Actually, Lode.generate could also generate a SynthDef with the parameters. This way, there is no need for Oderk4 to parse the parameter names, and remember their order.

This works now with the current Oderk4 implementation:

(
SynthDef.new(\hopf, {
  Out.ar(\out.ar(0), Oderk4.ar(\Hopf, \w.ar(0.3), \e.ar(300)));
}).add;
)

f = { |key=\default| SynthDescLib.global.at(key).def.func };

p = ProxySpace.push(s);

~hopf.play;
~hopf[0] = f.(\hopf);

// fxs
~hopf[10] = \filter -> { |sig| FreeVerb.ar(RLPF.ar(sig, SinOsc.kr(0.25).range(5000,10000))) * SinOsc.kr(8).range(0.25,0.75) };
~hopf[11] = \filter -> { |sig| Mix.ar([sig[0], DelayN.ar(sig[1], 1, 0.125)]) };

// patterns!
~hopf[30] = \set -> Pbind(\e, Pwhite(220, 440), \w, Pseq([0.01, 0.2, 0.1], inf), \dur, 0.25);

// map synths to parameters
~pe = { LFNoise2.kr(30, 300, 500) };
~hopf.set(\e, ~pe);

Connecting some ODE to another ODEs parameter would be something like this:

// map some ODE to another ODE
~hopf2 = f.(\hopf);
~hopf2.set(\out, ~pw)
~hopf.set(\w, ~pw)

But it has some issues right now.
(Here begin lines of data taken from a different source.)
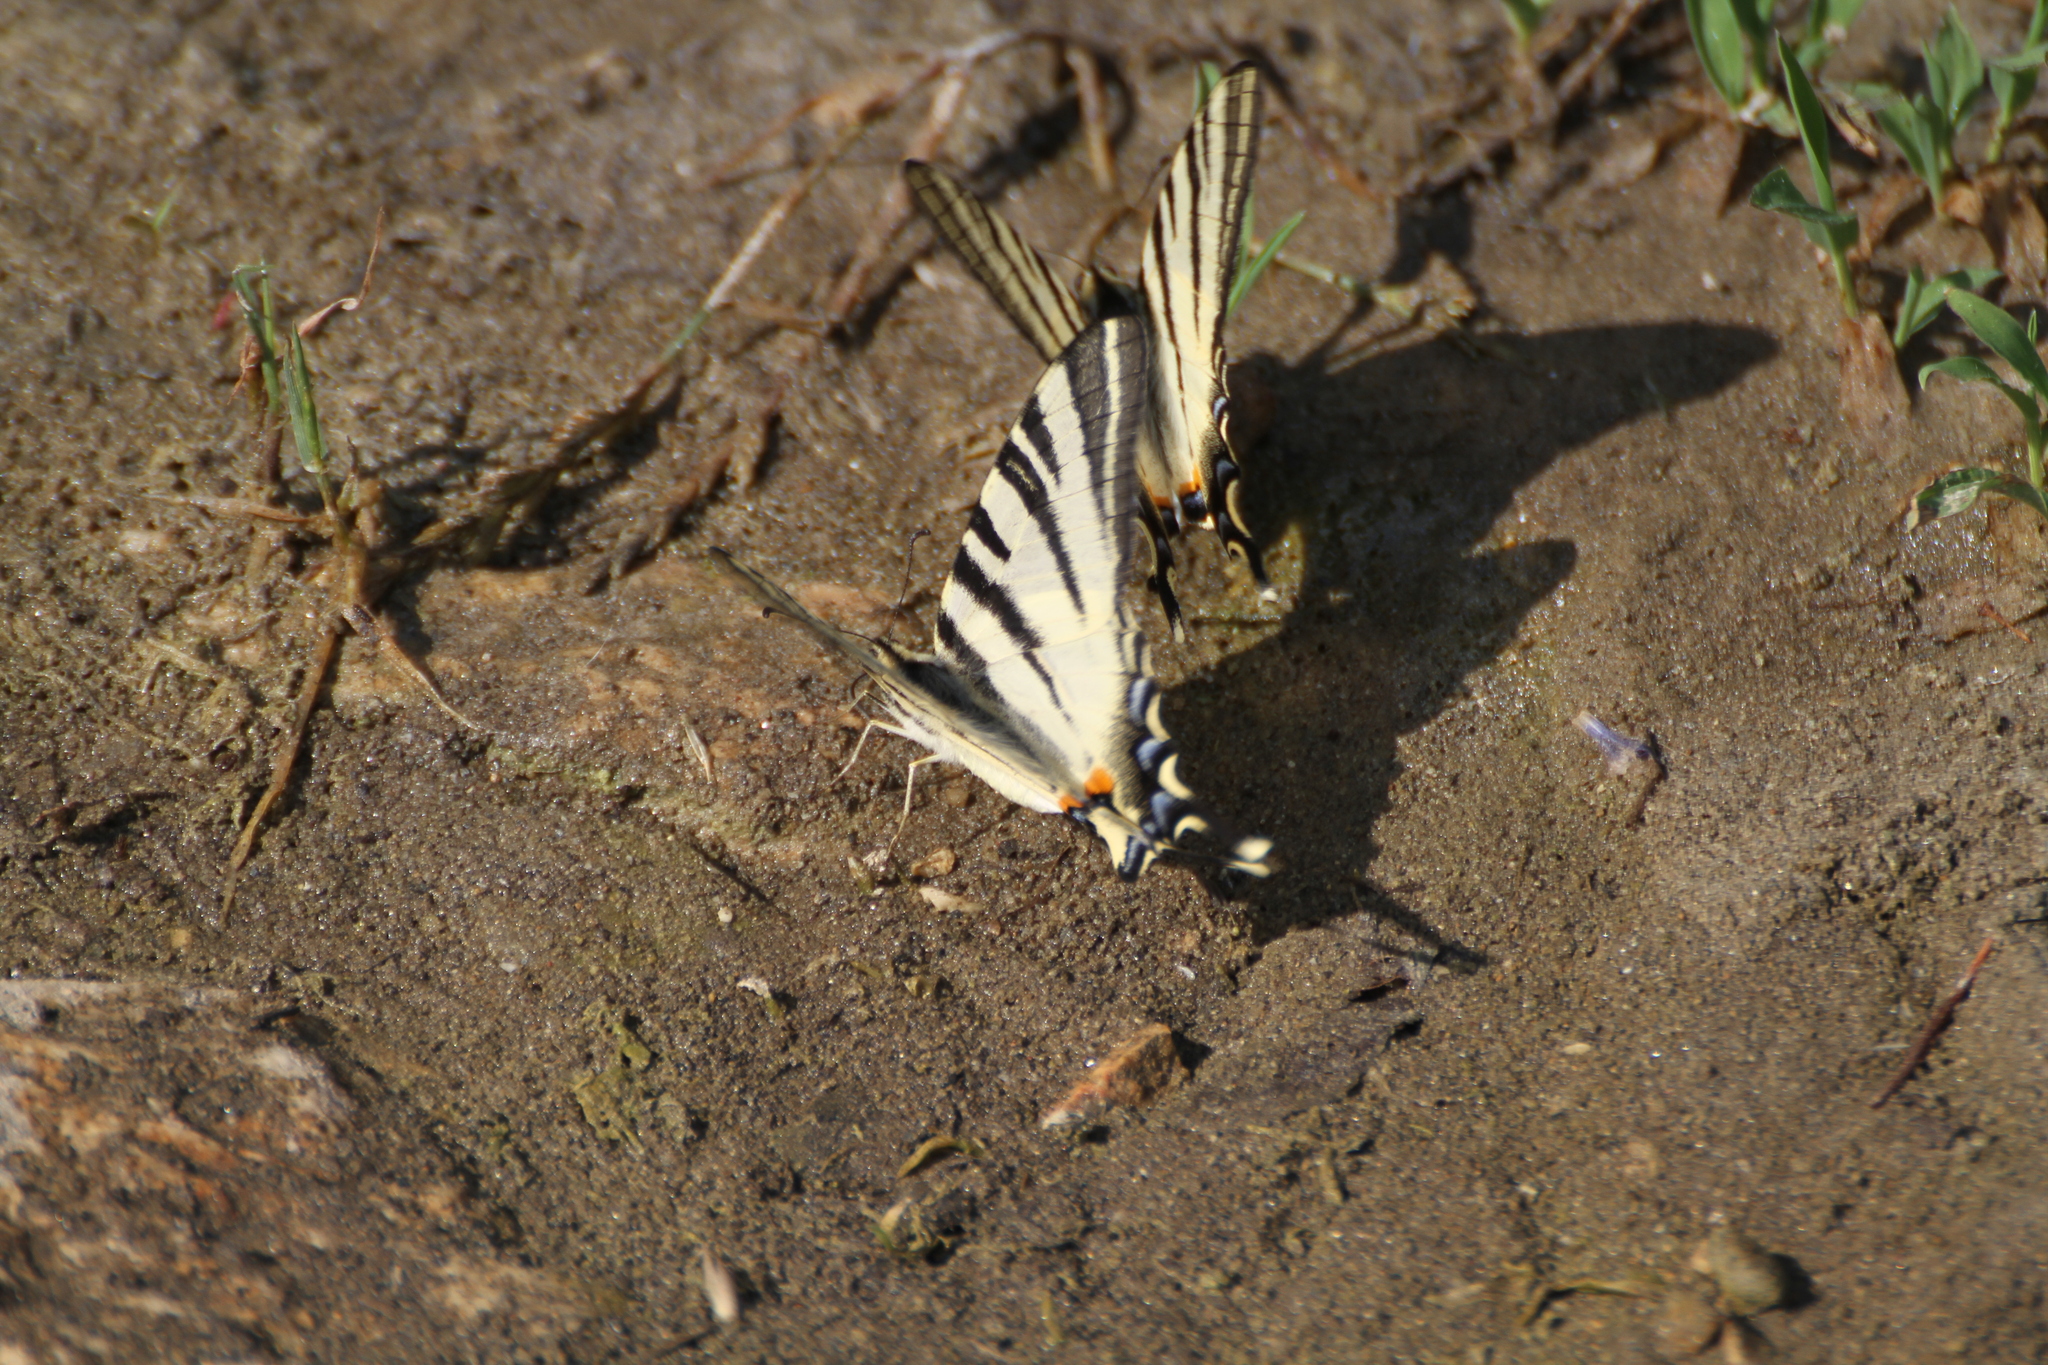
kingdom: Animalia
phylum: Arthropoda
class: Insecta
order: Lepidoptera
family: Papilionidae
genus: Iphiclides
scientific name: Iphiclides podalirius
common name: Scarce swallowtail
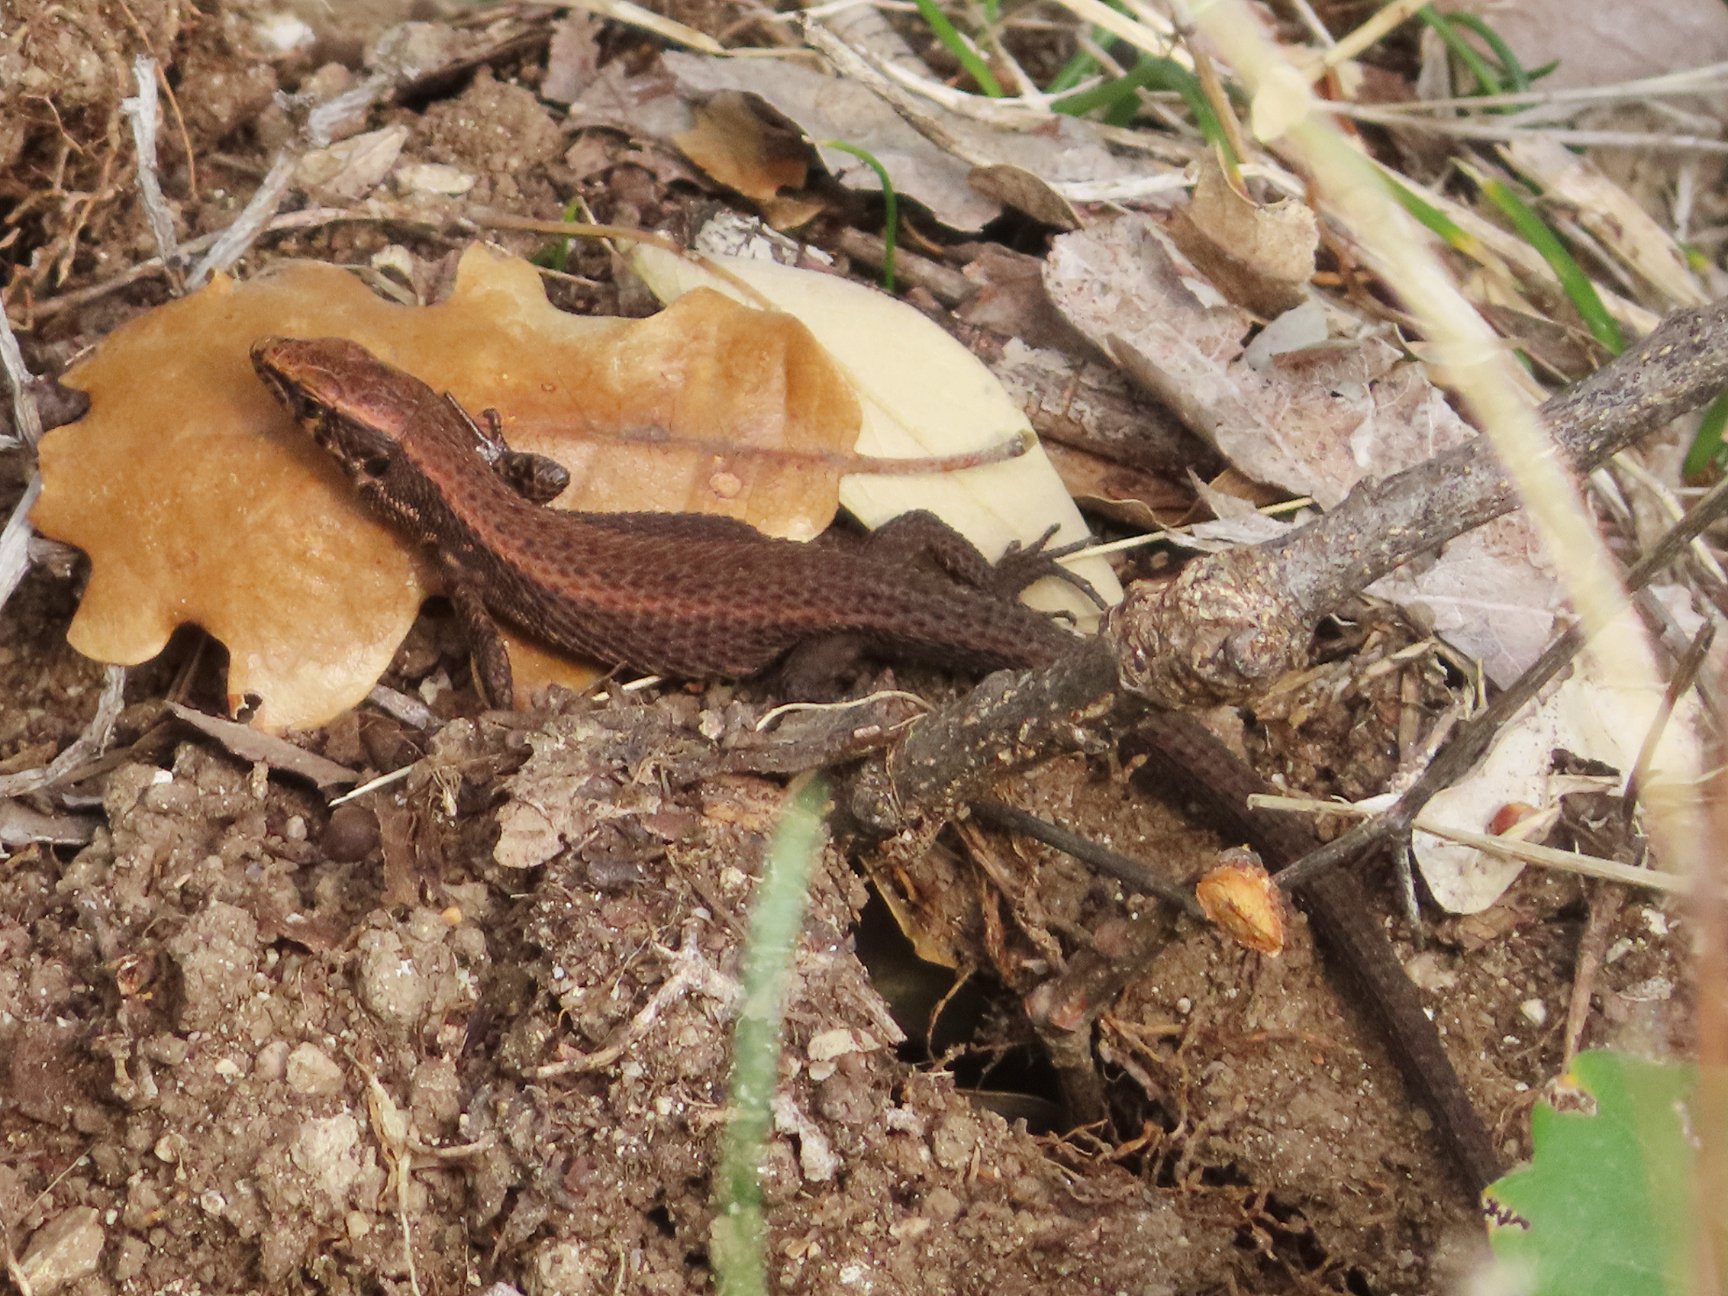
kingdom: Animalia
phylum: Chordata
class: Squamata
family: Lacertidae
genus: Algyroides
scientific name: Algyroides moreoticus
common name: Greek algyroides
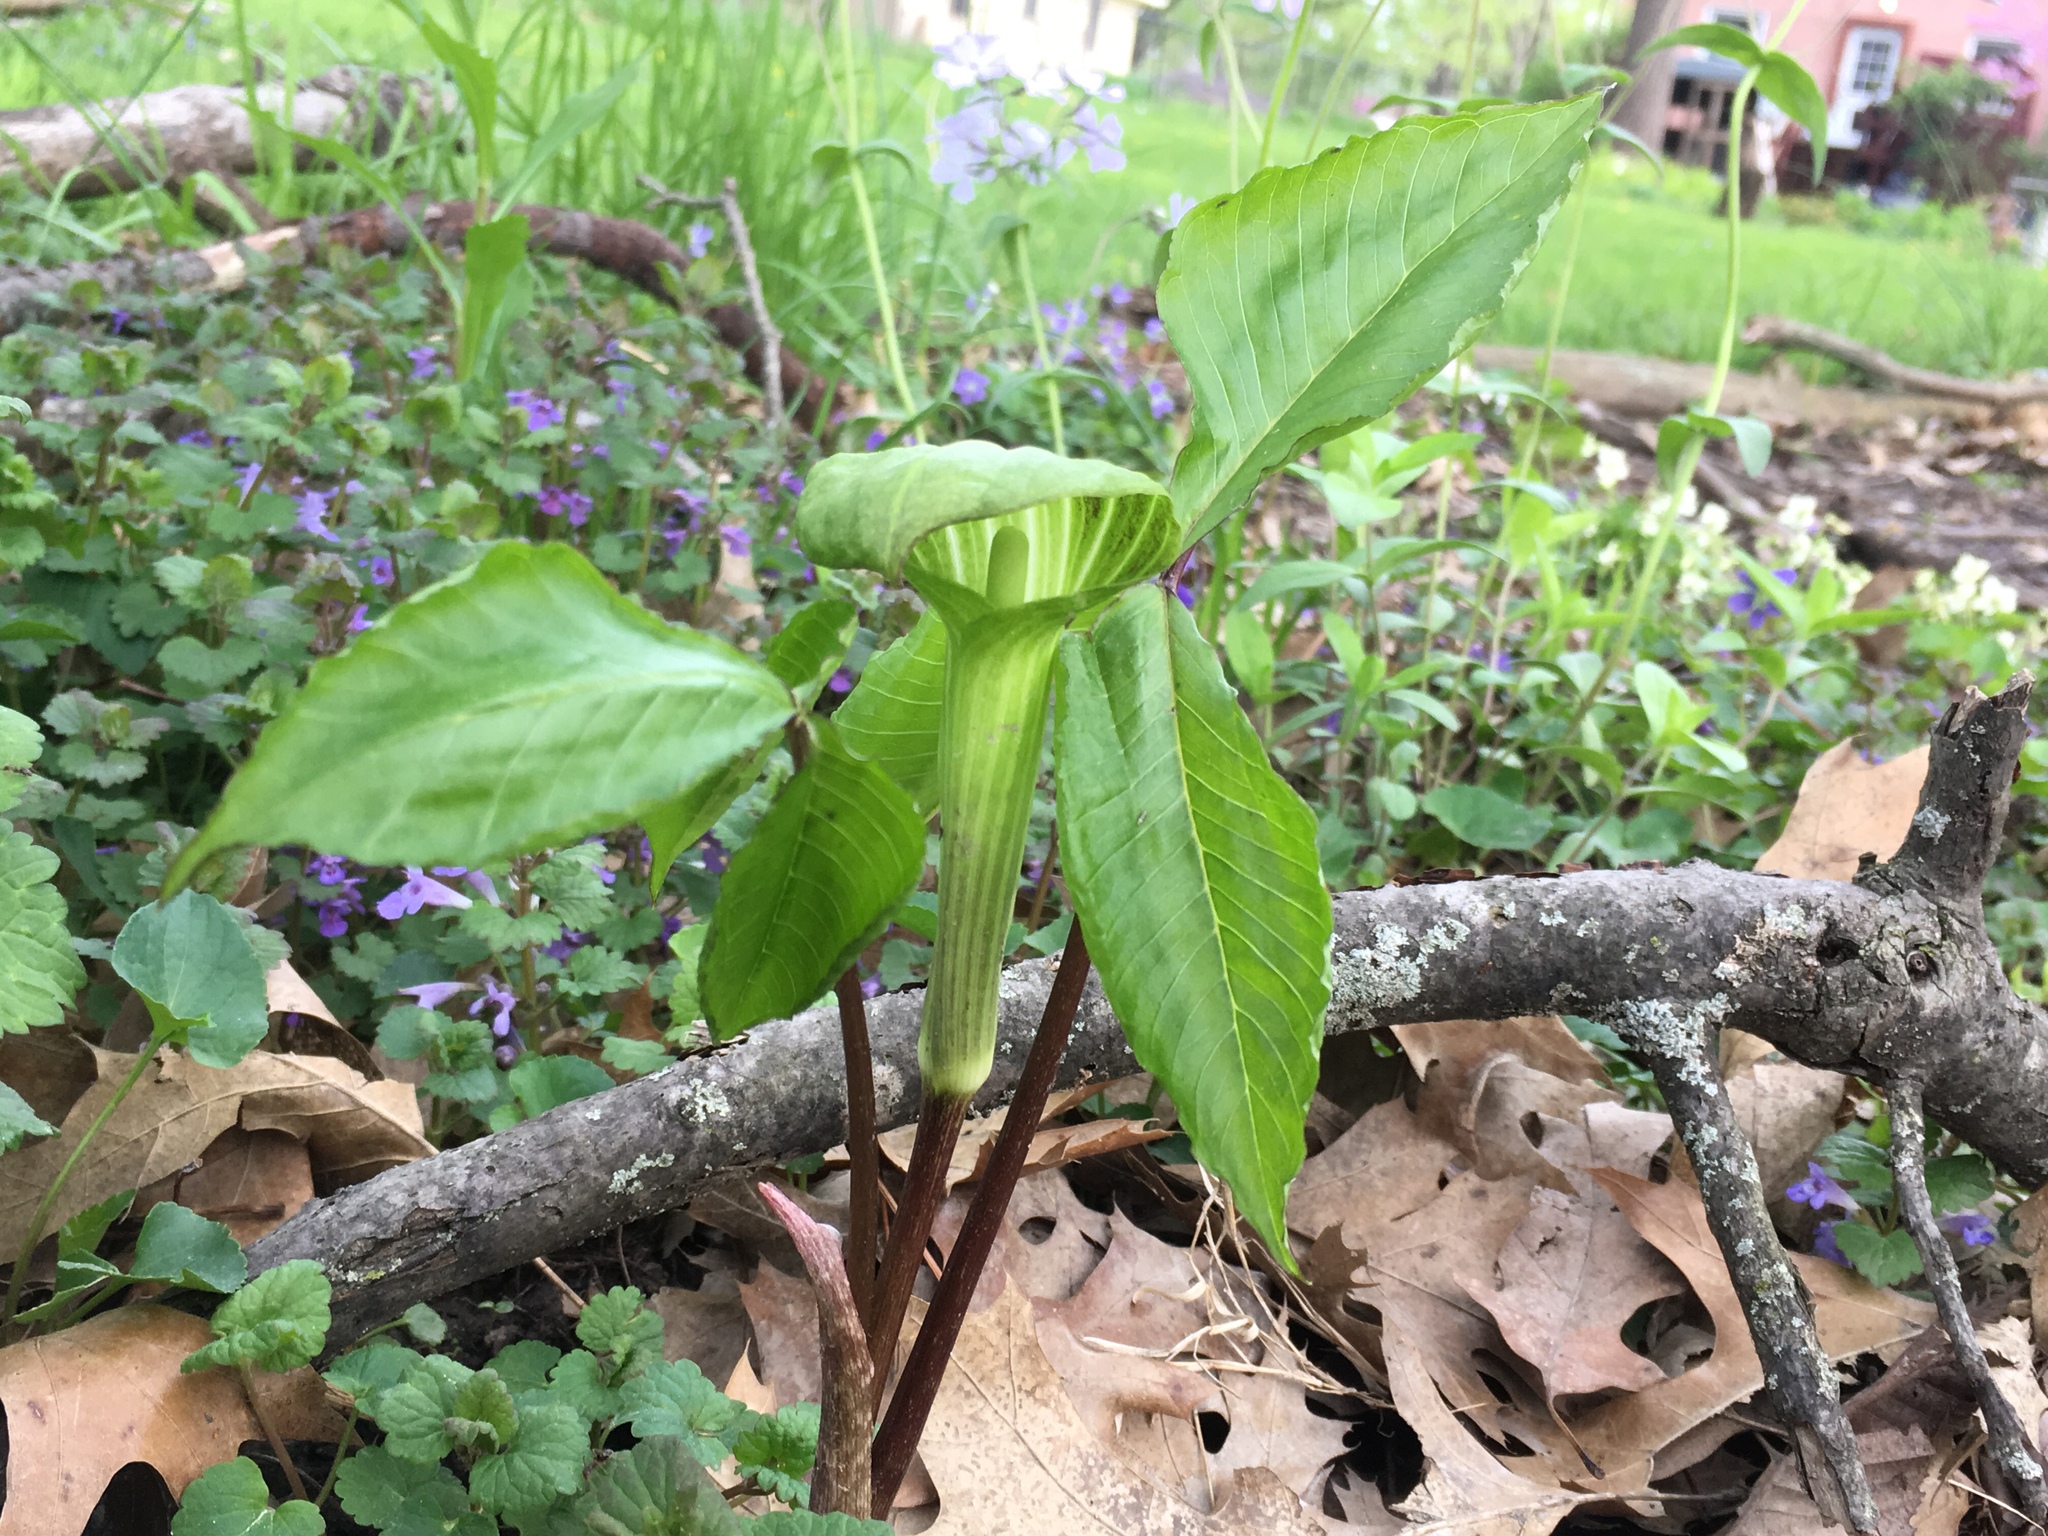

For some reason, ~hopf2 outputs to ~pw but also outputs sound to 0. Probably a multichannel expansion behavior that I'm missing.

pabloriera commented 5 years ago

(I closed the issue accidentally)

Regarding writing the equations directly on SC and not using the yaml, it would be a great alternative, but I don't know how easy is to call python from Supercollider. It sure could be done, but I was using the FoxDot way of communicating with SC, so it was handy to have a python side.

But is true that for the stage and for debugging it could be very useful to work directly on SC, by using ProxySpace live coding style.